D. Quali soluzioni alternative?
R. L’industria mangimistica ha risposto alla crescente domanda introducendo nelle formulazioni grandi quantità di proteine vegetali (soprattutto da soja), ma con risultati deludenti. Proprio in virtù di mangimi più costosi e, nel contempo, meno performanti, gli allevatori, da qualche tempo, stanno lavorando con costi di produzione superiori al prezzo di vendita, e diversi impianti di allevamento sono stati chiusi o comunque entrati in crisi.
D. E dunque?
R. Ben venga un aiuto dalle farine di carne che, oltre a costituire un elemento di riduzione dei costi, migliorano – se non si eccede – la qualità del pesce allevato. Senza dimenticare che alcune specie ittiche, come quelle di acqua dolce, in natura si nutrono anche di vermi, girini, inserti, non solo di altri pesci. Non è da trascurare nemmeno il fatto che la farina di carne viene ottenuta da scarti di macellazione e quindi costituirebbe un aiuto nel loro smaltimento (dal punto di vista ambientale, oltre che economico).
D. Ma i rischi?
R. Vale la pena ricordare che la farina di carne è stata usata per parecchi decenni, fino a quando la Bse causò i problemi che sappiamo. Ma sappiamo anche che tali problemi, probabilmente, derivarono da una sottovalutazione del rischio di trasmissione della malattia.

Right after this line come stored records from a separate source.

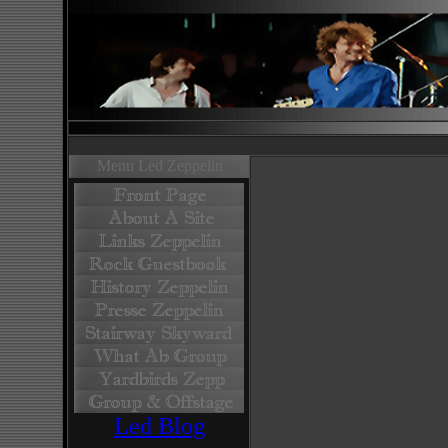
Menu Led Zeppelin
Led Blog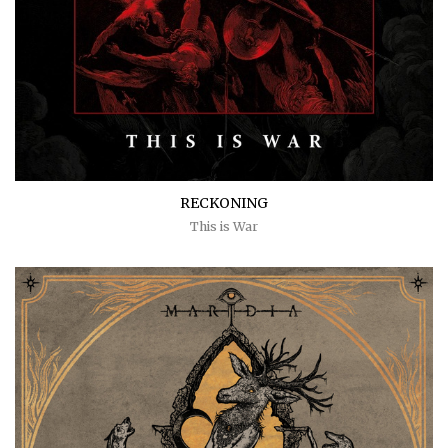
RECKONING
This is War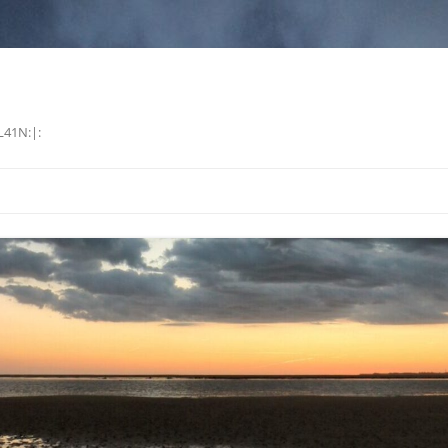
L41N:|:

Insomma a quanto pare, come già confermato dalle autorità scientifiche, il reintegro di alcune farine animali in mangimistica non presenta rischi, a condizione che anch’esse – come la generalità di alimenti e mangimi – siano opportunamente trattate. L’unica questione politica da considerare l’etichettatura di animali nutriti con farine di carni suine. Per rispetto alla sensibilità dei consumatori che per dettami religiosi (halal, kasher) si astengono dal consumo, sia pure indiretto, di tali carni.